** Work required **
Exact transcription with no images: write out all of the entries below.

** Supplied records **
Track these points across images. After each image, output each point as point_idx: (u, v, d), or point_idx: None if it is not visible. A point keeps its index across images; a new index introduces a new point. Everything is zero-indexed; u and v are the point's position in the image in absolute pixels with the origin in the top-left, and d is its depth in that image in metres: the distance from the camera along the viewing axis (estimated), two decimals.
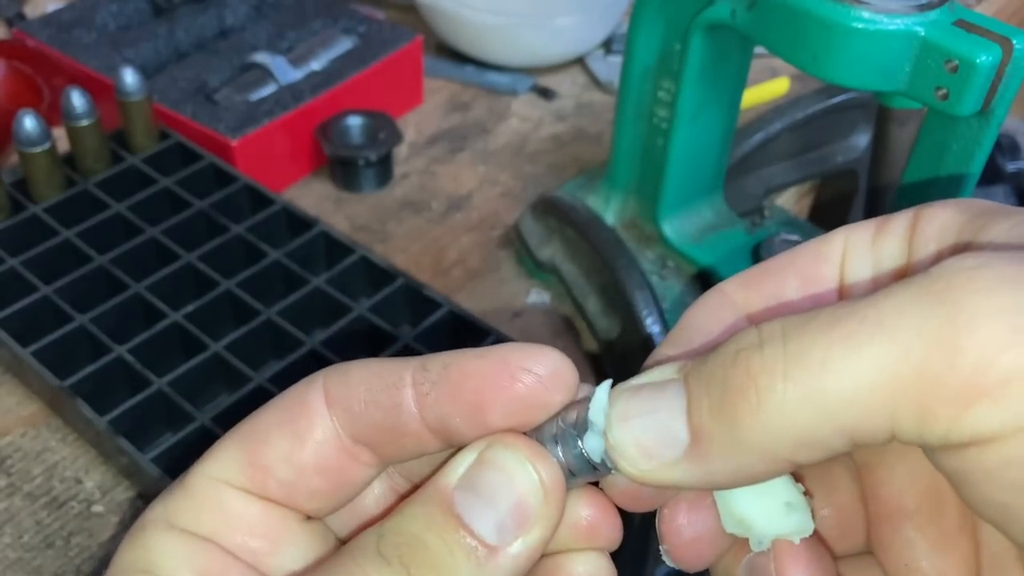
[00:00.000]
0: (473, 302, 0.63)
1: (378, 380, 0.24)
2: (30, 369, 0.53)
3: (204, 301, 0.56)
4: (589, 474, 0.24)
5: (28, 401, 0.56)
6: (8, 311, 0.55)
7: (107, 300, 0.56)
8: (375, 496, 0.28)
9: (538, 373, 0.23)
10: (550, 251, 0.64)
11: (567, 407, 0.24)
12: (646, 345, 0.55)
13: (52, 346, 0.54)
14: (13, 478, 0.52)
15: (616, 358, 0.59)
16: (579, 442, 0.23)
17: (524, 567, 0.23)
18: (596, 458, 0.23)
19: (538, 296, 0.65)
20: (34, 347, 0.53)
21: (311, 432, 0.25)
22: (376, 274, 0.59)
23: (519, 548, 0.22)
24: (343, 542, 0.27)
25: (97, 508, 0.51)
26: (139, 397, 0.51)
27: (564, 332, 0.63)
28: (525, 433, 0.24)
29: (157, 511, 0.25)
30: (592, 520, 0.25)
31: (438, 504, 0.23)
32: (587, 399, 0.23)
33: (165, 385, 0.52)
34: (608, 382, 0.24)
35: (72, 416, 0.53)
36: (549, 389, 0.23)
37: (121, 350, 0.53)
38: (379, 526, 0.23)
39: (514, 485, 0.23)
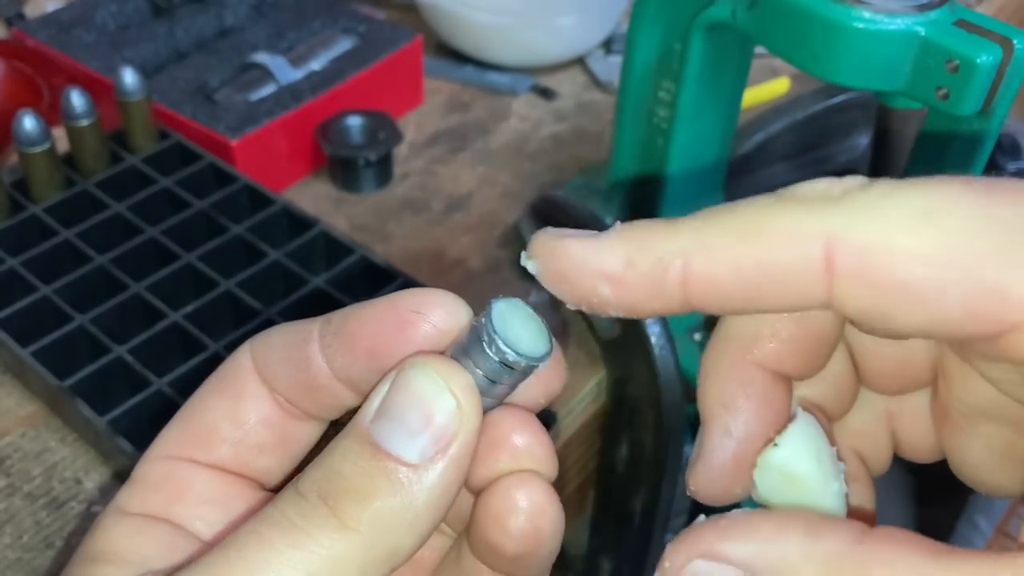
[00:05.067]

** Response to this exercise **
Track these points across images. After each image, output each point as point_idx: (u, v, d), or point_idx: None if it is not visible. A point keeps its index across images; a new index introduces a new point. Everything is zero-indexed; u and v are the point's position in the image in absolute pixels with the origin in the top-left, and d is its depth in that image in metres: the distance from the camera along the viewing axis (estimated), two decimals.
[00:00.000]
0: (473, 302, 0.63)
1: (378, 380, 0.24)
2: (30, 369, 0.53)
3: (204, 301, 0.56)
4: (589, 474, 0.24)
5: (28, 401, 0.56)
6: (8, 311, 0.55)
7: (107, 300, 0.56)
8: (375, 496, 0.28)
9: (538, 373, 0.23)
10: (550, 251, 0.64)
11: (567, 407, 0.24)
12: (646, 345, 0.55)
13: (52, 346, 0.54)
14: (13, 478, 0.52)
15: (616, 358, 0.59)
16: (579, 442, 0.23)
17: (524, 567, 0.23)
18: (596, 458, 0.23)
19: (538, 296, 0.65)
20: (34, 347, 0.53)
21: (311, 432, 0.25)
22: (376, 274, 0.59)
23: (519, 548, 0.22)
24: (343, 542, 0.27)
25: (97, 508, 0.51)
26: (139, 397, 0.51)
27: (564, 332, 0.63)
28: (525, 433, 0.24)
29: (157, 511, 0.25)
30: (592, 520, 0.25)
31: (438, 504, 0.23)
32: (587, 399, 0.23)
33: (165, 385, 0.52)
34: (608, 382, 0.24)
35: (72, 416, 0.53)
36: (549, 389, 0.23)
37: (121, 350, 0.53)
38: (379, 526, 0.23)
39: (514, 485, 0.23)
[00:05.067]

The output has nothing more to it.